Make Me Happier: Evoking Emotions Through Image Diffusion Models¶
Conference: ICCV 2025
arXiv: 2403.08255
Area: Image Generation / Emotion Editing
Keywords: Affective Image Editing, Diffusion Models, Sentiment Analysis, Dual-Branch Architecture, Iterative Emotion Inference
TL;DR¶
EmoEditor presents the first systematic emotion-driven image generation framework, employing a dual-branch diffusion model (global emotion conditioning + local semantic features) to generate target-emotion images from only a source image and a target emotion label — without manual text instructions or reference images. The work also introduces the EmoPair dataset containing 340K emotion-annotated image pairs.
Background & Motivation¶
- Gap in Emotion Editing: Despite rapid advances in image generation and editing (InstructPix2Pix, SDEdit, ControlNet), emotion-conditioned image editing remains largely unexplored, despite its relevance to psychotherapy (autism/schizophrenia), commercial advertising, and artistic design.

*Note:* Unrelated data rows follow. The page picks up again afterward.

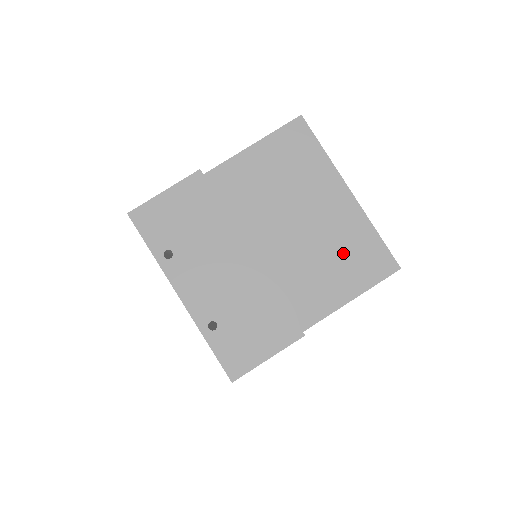
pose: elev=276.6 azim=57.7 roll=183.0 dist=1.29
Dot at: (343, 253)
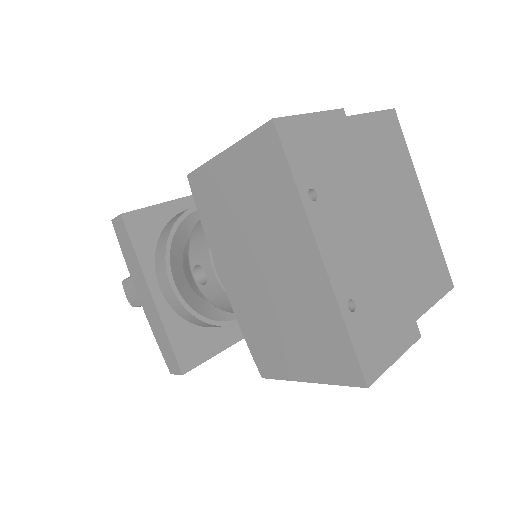
Dot at: (422, 258)
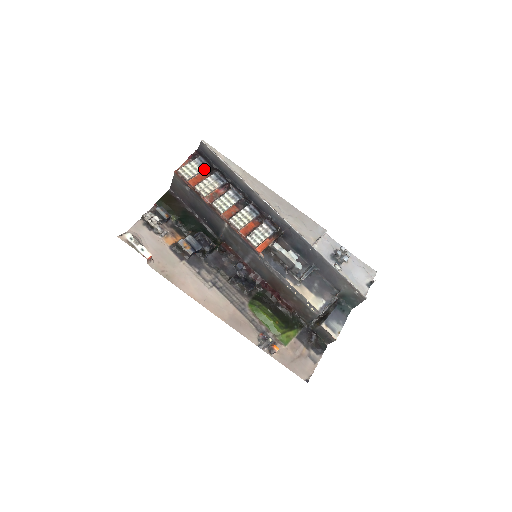
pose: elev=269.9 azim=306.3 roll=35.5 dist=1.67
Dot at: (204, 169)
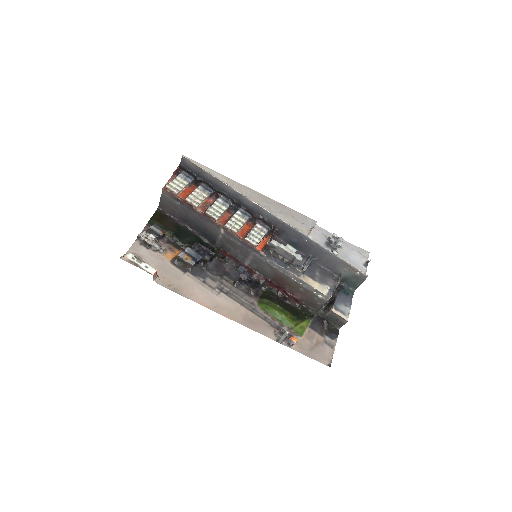
Dot at: (190, 182)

- Limitations of Global Methods: Traditional approaches such as color transfer and style transfer perform only global attribute adjustment (brightness, hue) and cannot identify or edit the local regions responsible for specific emotions. For instance, simply brightening a volcanic hillside fails to convey "awe" — one may need to remove flames and add colorful clouds instead.
- Locality of Emotion: Emotions conveyed in images are jointly determined by global factors (overall color tone) and local factors (facial expressions, specific objects such as graveyards evoking sadness or balloons evoking joy). Humans are more sensitive to negative stimuli than positive ones, making simple global adjustments insufficient for altering strong negative affect.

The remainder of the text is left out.